There are many rules that you can activate in the offline version if your focus is on proofreading and false positives are no big problem.

LanguageTool names itself “LanguageTool proofreading service” in the main website.
Maybe I am being obtuse, but what other purposes is LanguageTool supposed to fulfill?

Yes, you are right, of course!
What I actually wanted to say: There are different audiences LT has to serve.
A well-educated native speaker on the one hand is probably willing to accept stricter rules, which generate more false positives, as the number of errors in his/her texts is low anyway.
Consider now a non-native speaker: If there are many error warnings from LT, and it turns out that every second or third is a false positive, the error checking could become really annoying.

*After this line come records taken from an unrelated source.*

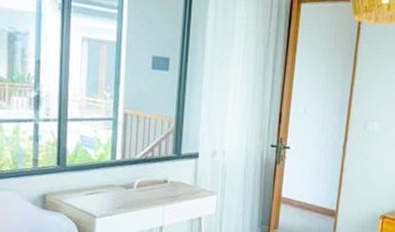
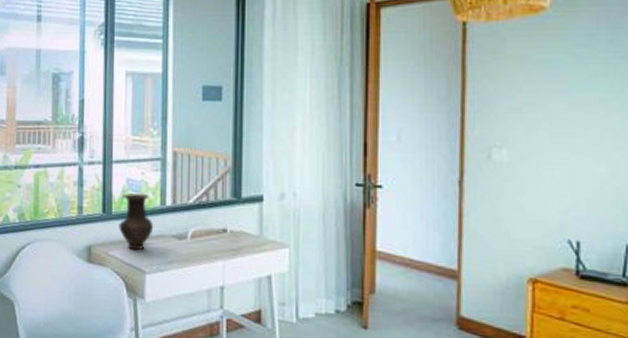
vase: none [72,148,105,198] -> present [119,193,154,251]

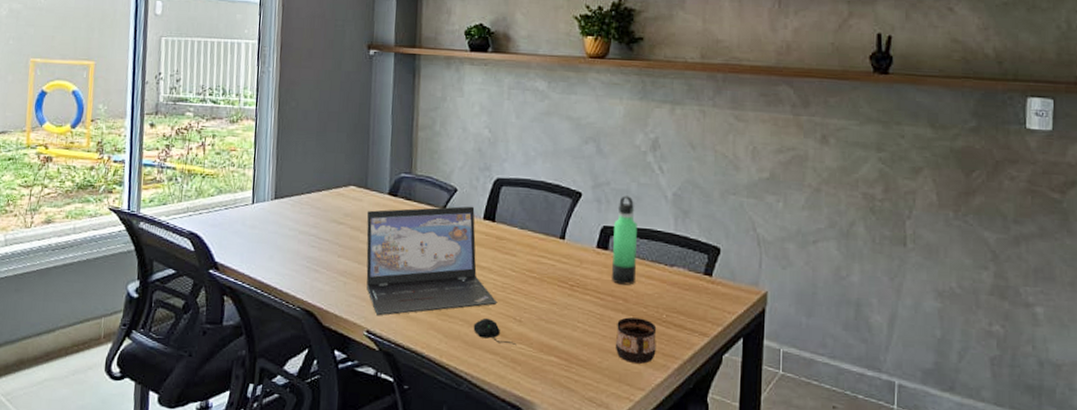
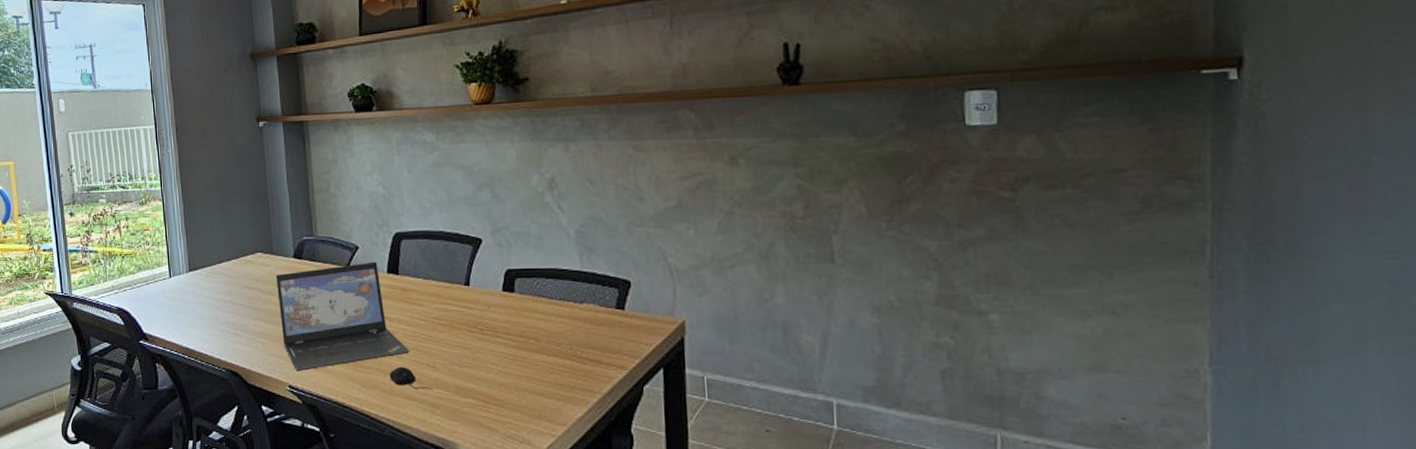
thermos bottle: present [612,195,637,285] -> none [518,237,545,325]
cup: present [616,317,657,364] -> none [531,356,574,400]

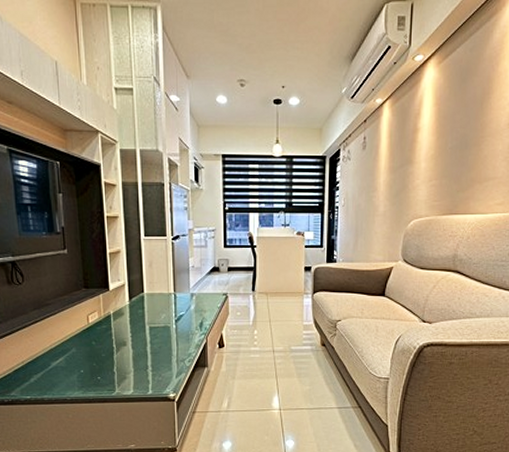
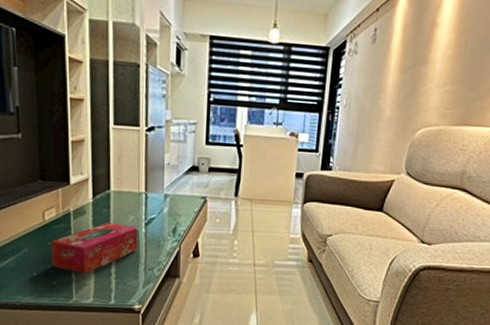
tissue box: none [95,322,170,368] -> present [51,223,138,273]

Each user can configure his/her preferred rule configuration in the standalone version.
For the online version it has been common practice - at least as far as I understood it - that we activate only rules with a low ration of false positives.

Now I understand. I started to think that I was out of the loop on this.

I understand, and I know that here that is the common practice.
Looking at online user increase in the last year in the Portuguese and Galician language, I would argue that it maybe the general user base prefers a slightly more lax enforcement of the rules, and probably accepts a little bit more false positives, as long as it provides significantly more useful advice.
This also allows rules to be perfected more easily over time, and it intimidates less new contributors.

However, calibrating the effectiveness takes time, and if low quality rules accumulate or have to be maintained by other people, they become a big burden that can easily tarnish the proofreading of the language as a whole.